[DATASET ENTRIES Boundary: Start]

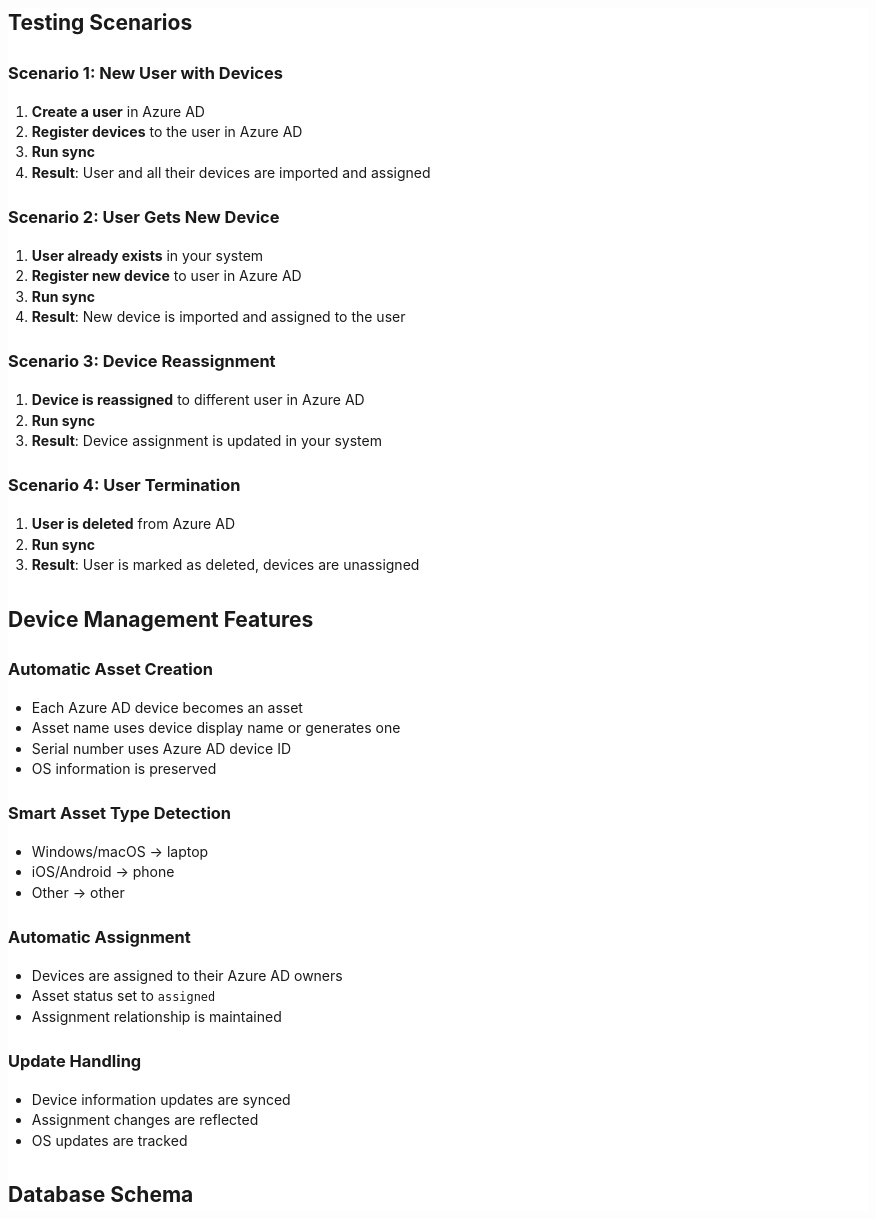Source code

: ## Testing Scenarios

### Scenario 1: New User with Devices
1. **Create a user** in Azure AD
2. **Register devices** to the user in Azure AD
3. **Run sync**
4. **Result**: User and all their devices are imported and assigned

### Scenario 2: User Gets New Device
1. **User already exists** in your system
2. **Register new device** to user in Azure AD
3. **Run sync**
4. **Result**: New device is imported and assigned to the user

### Scenario 3: Device Reassignment
1. **Device is reassigned** to different user in Azure AD
2. **Run sync**
3. **Result**: Device assignment is updated in your system

### Scenario 4: User Termination
1. **User is deleted** from Azure AD
2. **Run sync**
3. **Result**: User is marked as deleted, devices are unassigned

## Device Management Features

### **Automatic Asset Creation**
- Each Azure AD device becomes an asset
- Asset name uses device display name or generates one
- Serial number uses Azure AD device ID
- OS information is preserved

### **Smart Asset Type Detection**
- Windows/macOS → laptop
- iOS/Android → phone
- Other → other

### **Automatic Assignment**
- Devices are assigned to their Azure AD owners
- Asset status set to `assigned`
- Assignment relationship is maintained

### **Update Handling**
- Device information updates are synced
- Assignment changes are reflected
- OS updates are tracked

## Database Schema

[DATASET ENTRIES Boundary: End]

PROBLEM TO SOLVE: Among the lines above, find those holding "Azure" and copy each one.

ANSWER:
1. **Create a user** in Azure AD
2. **Register devices** to the user in Azure AD
2. **Register new device** to user in Azure AD
1. **Device is reassigned** to different user in Azure AD
1. **User is deleted** from Azure AD
- Each Azure AD device becomes an asset
- Serial number uses Azure AD device ID
- Devices are assigned to their Azure AD owners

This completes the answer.